# Small clamps for model building



## Captain Dan (Feb 7, 2008)

Hi all,
I just got back from the local Harbor Freight store. I wanted some small clamps. They have small plastic squeeze clamps perfect for that model that takes a bunch of clamps for some part. The clamps are about 2 inches long and open easily . Just right for holding that long thin wood cap piece in place for gluing. The packages have 6 clamps and cost 84 cents. No limit. For 5 bucks, you can have 36 of those clamps. They also have some a little bigger for 49 cents each. No, these are not "professional" quality, but I am not a professional (I don't care what they say, I still do it at home anyway!)
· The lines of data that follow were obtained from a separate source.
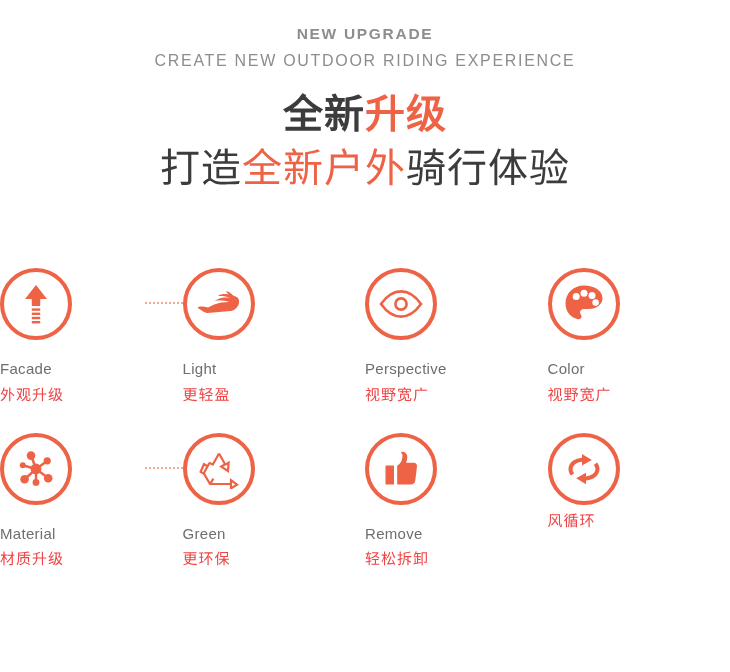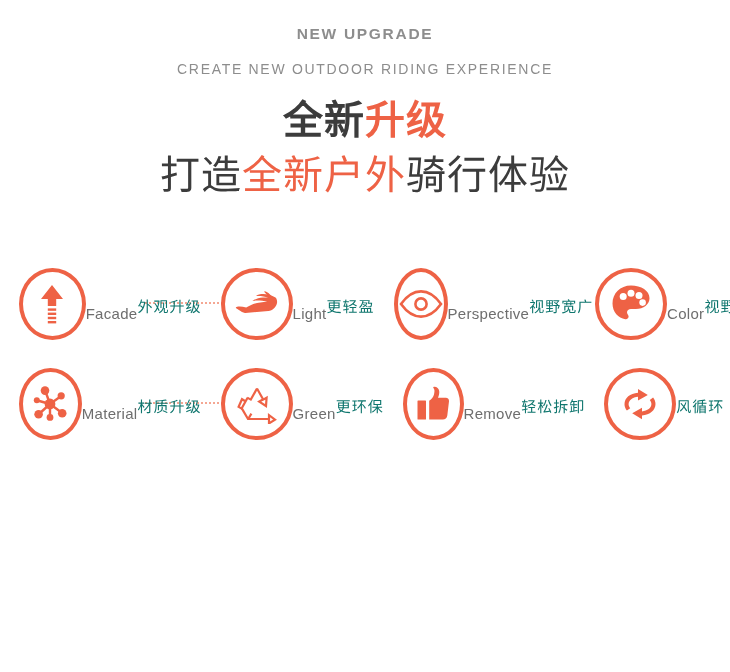--- a/index.html
+++ b/index.html
@@ -33,13 +33,13 @@
     white-space: nowrap;
   }
   .eyebrow-sub {
-    font-size: 14px;
+    font-size: 16px;
     letter-spacing: 1.7px;
     color: #8d8d8d;
     font-weight: 400;
     line-height: 1.6;
     white-space: nowrap;
-    margin-top: 12px;
+    margin-top: 2px;
   }
   .headline-wrap {
     margin-top: 14px;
I believe that this sale is nationwide. (I live in the Dallas, TX area) If it is not, please accept my apology for bringing up the subject. 
I have no idea if these can be bought from HF's on line store. I think the sale is thru mid February. [script removed] Dan


----------



## Pete Thornton (Jan 2, 2008)

Dan, 

I found something similar in the 'sale/cheap tools' stack of my local Ace Hardware. A card with a set of 4 clamps for not much $. As you say, very useful for holding parts while the glue sets. In fact, I have metal ones in FL and plastic ones in MD!


----------



## Torby (Jan 2, 2008)

I love the cheap tool rack at Ace. You never know what you're going to find


----------